One month later, on a balmy fall night, Churna dialed 911. “I think someone’s trying to kill me at my apartment,” Churna told emergency dispatchers at 9:23 p.m. on September 20.

That call would result in her death 30 minutes later. To understand what transpired that night, and why the investigation into this police death has stalled after seven months, KUOW reviewed 911 emergency phone calls, police radio audio, police statements, and spoke with Andrea Churna’s family, and fourth-floor residents who were home that evening.

Adrea Thomas Churna, called Andi by friends, worked in human resources for local tech companies. She was the mother of a 7-year-old boy — child doctors told her she was unlikely to have — and a cop’s daughter. Growing up, her friends’ parents were officers, prosecutors, and judges. Churna was taught firearm safety at an early age, and because she was a single mother living alone — and because of a previous stalker — she owned a gun.

That September evening, Redmond police arrived within three minutes of Churna’s 911 call. Officer Brian Hood found her in the apartment building courtyard at 9:46 p.m.; she was hanging from a balcony railing.

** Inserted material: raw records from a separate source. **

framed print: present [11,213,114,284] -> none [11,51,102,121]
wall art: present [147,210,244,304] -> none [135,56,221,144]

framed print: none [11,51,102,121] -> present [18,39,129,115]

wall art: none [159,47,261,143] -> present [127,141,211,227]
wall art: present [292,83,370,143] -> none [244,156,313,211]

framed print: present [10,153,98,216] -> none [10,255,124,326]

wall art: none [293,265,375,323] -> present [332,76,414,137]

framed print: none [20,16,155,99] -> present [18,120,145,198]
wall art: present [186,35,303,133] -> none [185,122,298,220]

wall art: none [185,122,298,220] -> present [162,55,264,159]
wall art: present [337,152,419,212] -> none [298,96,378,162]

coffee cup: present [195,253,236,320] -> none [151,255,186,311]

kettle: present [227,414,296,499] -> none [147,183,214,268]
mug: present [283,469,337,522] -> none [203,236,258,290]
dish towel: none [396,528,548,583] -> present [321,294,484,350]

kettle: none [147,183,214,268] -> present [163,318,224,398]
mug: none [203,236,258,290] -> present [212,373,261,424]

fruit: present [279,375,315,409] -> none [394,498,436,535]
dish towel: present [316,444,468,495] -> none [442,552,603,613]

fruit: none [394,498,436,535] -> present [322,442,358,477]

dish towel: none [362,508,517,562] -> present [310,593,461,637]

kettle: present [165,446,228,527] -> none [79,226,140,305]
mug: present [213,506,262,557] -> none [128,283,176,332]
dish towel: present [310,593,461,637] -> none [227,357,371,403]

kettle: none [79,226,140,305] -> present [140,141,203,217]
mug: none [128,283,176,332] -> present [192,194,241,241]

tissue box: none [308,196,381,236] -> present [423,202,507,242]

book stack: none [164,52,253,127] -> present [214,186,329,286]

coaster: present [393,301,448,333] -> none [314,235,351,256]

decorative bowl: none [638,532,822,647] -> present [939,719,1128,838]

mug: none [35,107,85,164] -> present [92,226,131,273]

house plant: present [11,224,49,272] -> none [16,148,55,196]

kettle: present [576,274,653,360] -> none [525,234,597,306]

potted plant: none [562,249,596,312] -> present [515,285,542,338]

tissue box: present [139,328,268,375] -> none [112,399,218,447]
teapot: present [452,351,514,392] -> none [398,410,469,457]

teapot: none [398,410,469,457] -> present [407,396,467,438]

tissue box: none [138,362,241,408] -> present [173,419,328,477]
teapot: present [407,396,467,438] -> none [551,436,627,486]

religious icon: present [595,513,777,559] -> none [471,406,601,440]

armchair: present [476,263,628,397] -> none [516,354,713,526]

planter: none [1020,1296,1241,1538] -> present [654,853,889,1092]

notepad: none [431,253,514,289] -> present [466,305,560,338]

Churna told Hood that she was the one who called 911, she didn’t feel safe inside her apartment and that she had shot at someone, Hood wrote in a police statement.

Other officers headed for the fourth floor, where Churna’s apartment was located. Hood relayed to the other officers at the scene that Churna may be having mental health issues.

Hood asked Churna to climb back onto her balcony, and she did, he wrote.

“I then asked Andrea if she had access to a firearm,” Hood wrote in his police statement. “She replied, ‘Yeah,’ and ran inside the apartment simultaneously. I yelled for Andrea to stay outside but it was too late.”

Churna returned to her balcony with a handgun, Hood wrote, and he said she pointed the weapon at him. He told the other officers on scene that she was armed. Hood asked that she put her weapon down, and she briefly ran inside and then returned without the gun. She told Hood that she had placed it on a table inside.

When Hood asked Churna if her front door was unlocked, in case other officers had to enter her apartment, she ran inside to unlock it and returned to her balcony. But as Hood was explaining that it was important for Churna to follow commands, she went back inside her apartment, Hood wrote.

Standing in the hallway outside her front door were officers Ty Tomlinson and Evan Barnard.